Livy API를 사용하여 세션 작업 제출 및 실행

적용 대상:✅ Microsoft Fabric의 데이터 엔지니어링 및 데이터 과학

패브릭 데이터 엔지니어링용 Livy API를 사용하여 Spark 세션 작업을 제출하는 방법을 알아봅니다.

필수 조건

Lakehouse를 사용하는 패브릭 프리미엄 또는 평가판 용량
Jupyter Notebook,PySpark 및 Python용 MSAL(Microsoft 인증 라이브러리)을 사용하는 Visual Studio Code와 같은 원격 클라이언트
Microsoft Entra 앱 토큰 중 하나. Microsoft ID 플랫폼을 사용하여 애플리케이션 등록
또는 Microsoft Entra SPN 토큰입니다. Microsoft Entra에서 애플리케이션 자격 증명 추가 및 관리
레이크하우스의 일부 데이터로 이 예제에서는 레이크하우스에 로드된 parquet 파일인 NYC Taxi 및 리무진 커미션의 green_tripdata_2022_08을 사용합니다.

Livy API는 작업에 대한 통합 엔드포인트를 정의합니다. 이 문서의 예제를 따를 때 자리 표시자 {Entra_TenantID}, {Entra_ClientID}, {Fabric_WorkspaceID}, {Fabric_LakehouseID}을(를) 적절한 값으로 바꿉니다.

Livy API 세션에 대한 Visual Studio Code 구성

패브릭 레이크하우스에서 레이크하우스 설정을 선택합니다.
Livy 엔드포인트 섹션으로 이동합니다.
세션 작업 연결 문자열(이미지의 첫 번째 빨간색 상자)를 코드에 복사합니다.
Microsoft Entra 관리 센터로 이동하여 애플리케이션(클라이언트) ID와 디렉터리(테넌트) ID를 모두 코드에 복사합니다.

Microsoft Entra 사용자 토큰 또는 Microsoft Entra SPN 토큰을 사용하여 Livy API Spark 세션 인증

Microsoft Entra SPN 토큰을 사용하여 Livy API Spark 세션 인증

Visual Studio Code에서 Notebook을 .ipynb 만들고 다음 코드를 삽입합니다.

import sys
from msal import ConfidentialClientApplication

# Configuration - Replace with your actual values
tenant_id = "Entra_TenantID"  # Microsoft Entra tenant ID
client_id = "Entra_ClientID"  # Service Principal Application ID

# Certificate paths - Update these paths to your certificate files
certificate_path = "PATH_TO_YOUR_CERTIFICATE.pem"      # Public certificate file
private_key_path = "PATH_TO_YOUR_PRIVATE_KEY.pem"      # Private key file
certificate_thumbprint = "YOUR_CERTIFICATE_THUMBPRINT" # Certificate thumbprint

# OAuth settings
audience = "https://analysis.windows.net/powerbi/api/.default"
authority = f"https://login.windows.net/{tenant_id}"

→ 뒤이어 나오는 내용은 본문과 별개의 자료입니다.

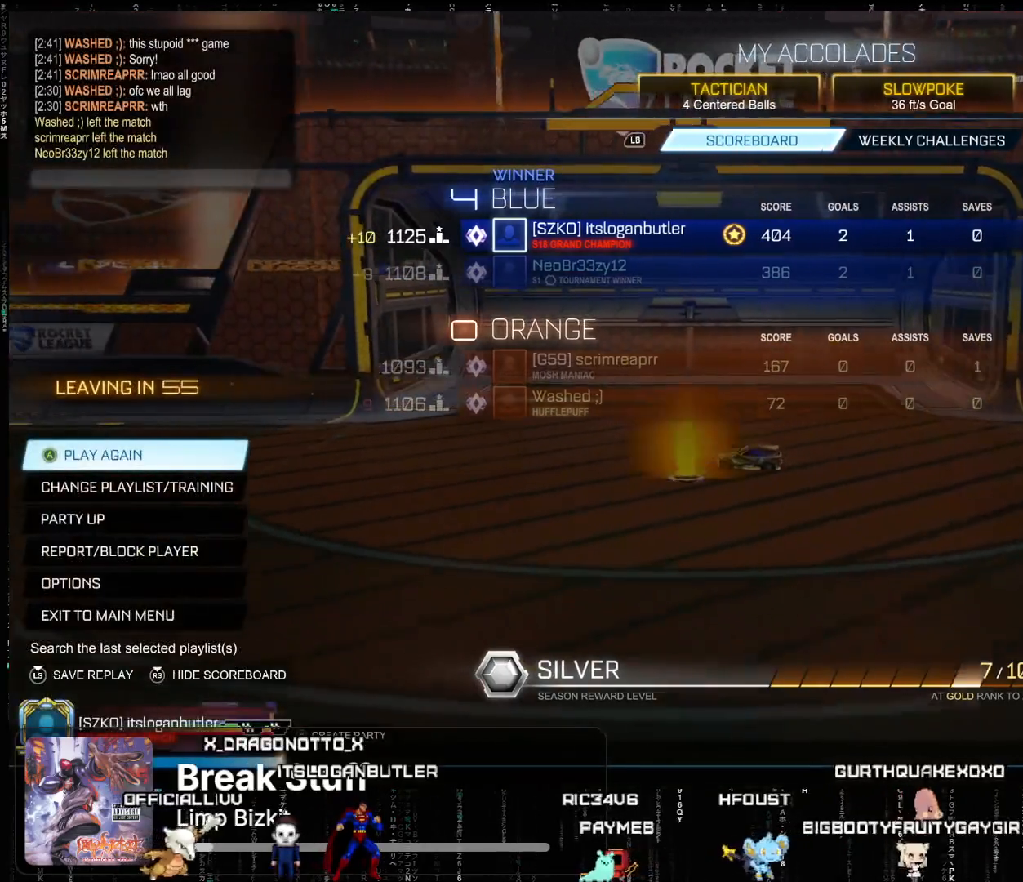
{"buttons": [], "left_stick": "center", "events": [[317, "A", "down"], [450, "A", "up"]]}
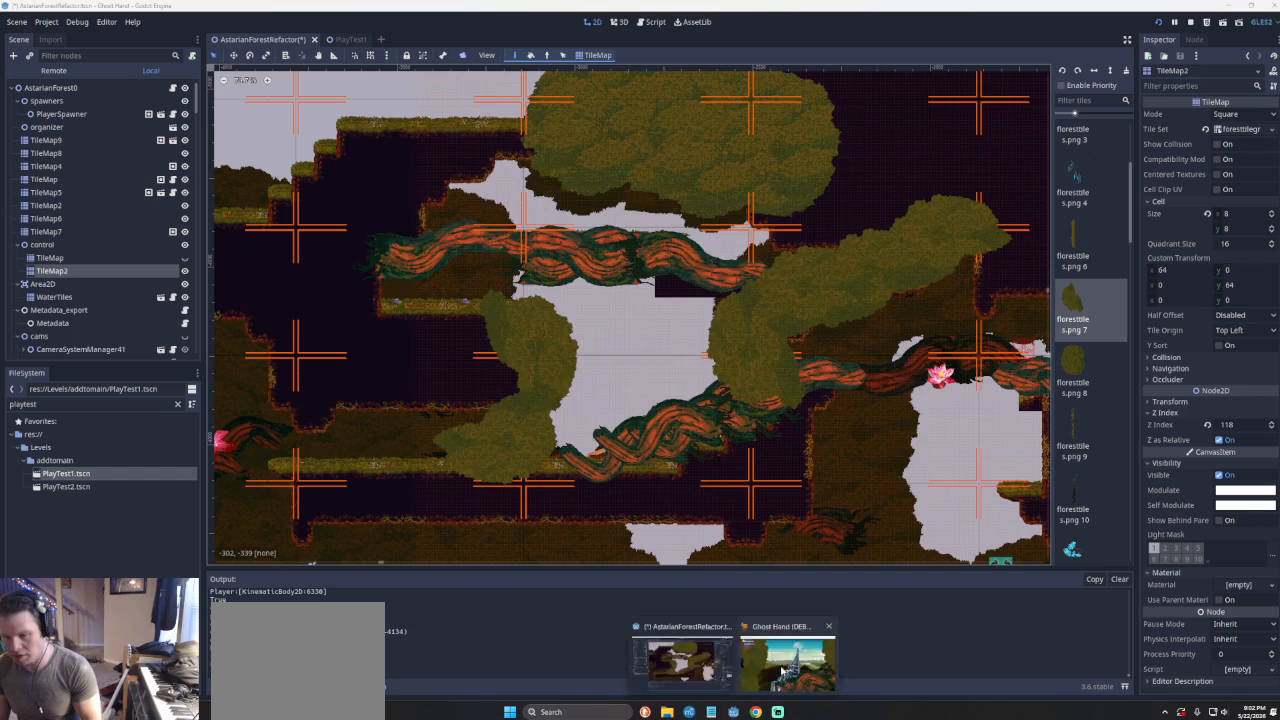
Gameplay with a controller (PlayStation layout); each line is a JSON object with the inputs held at the frame after it. "events" lists button and stick changes between this image and that frame as [ms after this image, input, new state], when the widget could be followed in between. Not read: L2 R2 right_stick.
{"buttons": [], "left_stick": "right", "events": [[433, "left_stick", "right"]]}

def get_access_token(client_id, audience, authority, certificate_path, private_key_path, certificate_thumbprint=None):
    """
    Get an app-only access token for a Service Principal using OAuth 2.0 client credentials flow.

    This function uses certificate-based authentication which is more secure than client secrets.

    Args:
        client_id (str): The Service Principal's client ID  
        audience (str): The audience for the token (resource scope)
        authority (str): The OAuth authority URL
        certificate_path (str): Path to the certificate file (.pem format)
        private_key_path (str): Path to the private key file (.pem format)
        certificate_thumbprint (str): Certificate thumbprint (optional but recommended)

    Returns:
        str: The access token for API authentication

    Raises:
        Exception: If token acquisition fails
    """
    try:
        # Read the certificate from PEM file
        with open(certificate_path, "r", encoding="utf-8") as f:
            certificate_pem = f.read()

        # Read the private key from PEM file
        with open(private_key_path, "r", encoding="utf-8") as f:
            private_key_pem = f.read()

        # Create the confidential client application
        app = ConfidentialClientApplication(
            client_id=client_id,
            authority=authority,
            client_credential={
                "private_key": private_key_pem,
                "thumbprint": certificate_thumbprint,
                "certificate": certificate_pem
            }
        )

        # Acquire token using client credentials flow
        token_response = app.acquire_token_for_client(scopes=[audience])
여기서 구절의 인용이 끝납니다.